Google Tightens up Search Algorithm, targets Content Farms and Scraper Sites

With concerns that web publishers are flooding its search engine with low-quality pages and impacting the relevancy and usefulness of its search results, Google has taken action against content farms and scraper sites, changing its ranking algorithm to take out such material. Google says the changes impact 14% of its US-based search results.

Content Farms

Content farms are article-based websites. Generally, a farm site collects and posts content that is related to popular searches in a particular category (news, help topics).  Content is generated specifically tailored to those searches and usually little time or money is spent generating that content, either by the site owner or the article writers.
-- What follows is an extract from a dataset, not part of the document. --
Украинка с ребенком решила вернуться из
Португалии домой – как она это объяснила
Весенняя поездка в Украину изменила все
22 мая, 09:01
eHow.com (despite their protests) is considered to be a content farm – Some content is well written and informative; the rest is derivative, poorly written and information-poor, with these articles typically posted with the goal of obtaining a link back to the author’s personal website. This means that websites dependent solely on self-generated article links from content farms will see their personal search engine rank drop as well.

Scraper Sites

“Scraper” sites pull content in from other sources. Some websites do this legitimately, such as using RSS feeds or aggregating content under fair use guidelines. Other sites simply “scrape” or copy content without modification from other sites using automated tools. It is these latter sites that Google is targeting.

The net effect is that searchers are more likely to see the sites that wrote the original content rather than a site that scraped or copied the original site’s content, with scraper sites falling in rank.

Google has implemented these two changes on their US site, with plans to implement worldwide.